Leading Innovation and Entrepreneurship: Frank Douma ’92
Frank Douma ’92 will be a featured speaker in the Leading Innovation and Entrepreneurship speaker series on Friday, October 6. The event, which is free and open to the public, will start at 2:00 p.m. in Harris Cinema. The Donald and Winifred Wilson Center for Innovation and Leadership is sponsoring the speaker series and associated course.
Douma has been interested in transportation issues for much of his life (the train tracks through Grinnell's campus were influential in choosing his college), but had no idea that he could make a career out of studying them until the summer after his 3rd year at Grinnell, when he participated in an internship in Southeast England organized by Professor Wayne Moyer. For eight weeks, he studied the anticipated impacts of the opening of the Channel Tunnel on the Borough of Ashford, a railroad town that became the only rail stop between London and the Tunnel.
This exposure to planning as a practice led him to adjust his career goals by adding a Masters Degree in Public Affairs to his plans to attend Law School. The decision became fortuitous as his work in Ashford helped him obtain a research assistant position at the Humphrey School of Public Affairs at the University of Minnesota, looking at the potential environmental issues created by new transportation technologies. As he moved towards graduation and beyond, he parlayed that work into positions with the Twin Cities’ Metropolitan Airports Commission, Minnesota Department of Transportation, and the Canadian Pacific Railway.
Having gained experience across several transportation modes in the public, quasi-public and private sectors, Douma returned to academia as a Research Fellow with the State and Local Policy Program, the same organization he worked with as a student at the Humphrey School. Since that time his work has continued to focus on policy and legal issues related to transportation technologies, including telework, tolling and other pricing, safety, and, most recently self-driving vehicles, which resulted in his only quotations to date in both the New York Times and Wall Street Journal (along with a number of additional longer and drier articles in academic journals). He was named the second Director in the history of the State and Local Policy Program in October 2015, and his current projects include examining inter-relationship between traffic laws, speeding, and safety, as well as the possible role of pricing in an environment with an increasing number of self-driving cars.

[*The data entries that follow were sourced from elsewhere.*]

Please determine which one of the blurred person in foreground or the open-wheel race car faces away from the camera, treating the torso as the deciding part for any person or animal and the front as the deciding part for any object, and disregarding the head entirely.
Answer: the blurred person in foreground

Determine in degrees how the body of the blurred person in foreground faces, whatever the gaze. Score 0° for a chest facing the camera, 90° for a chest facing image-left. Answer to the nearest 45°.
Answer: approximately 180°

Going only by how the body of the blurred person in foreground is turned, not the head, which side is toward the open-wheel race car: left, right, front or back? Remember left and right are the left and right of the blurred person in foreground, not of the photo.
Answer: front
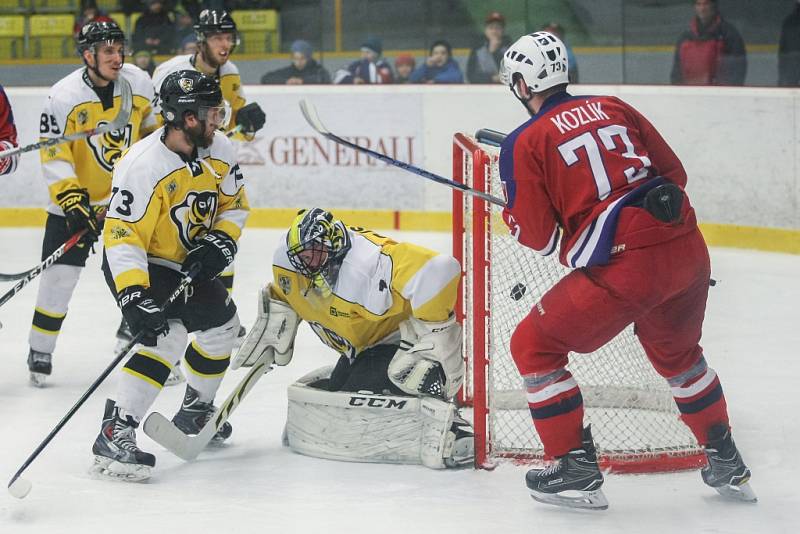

While work and family life seem to have colluded to keep Douma from further travel abroad, and he has never been in a tenured or tenure track academic position, he believes his ability to find new research opportunities and define key research questions for nearly 20 years comes from understanding bureaucratic politics and the meaning of life through his Political Science major and courses in the works of Tolstoy and Dostoevsky as part of a concentration in Russian and Eastern European Studies while a student at Grinnell.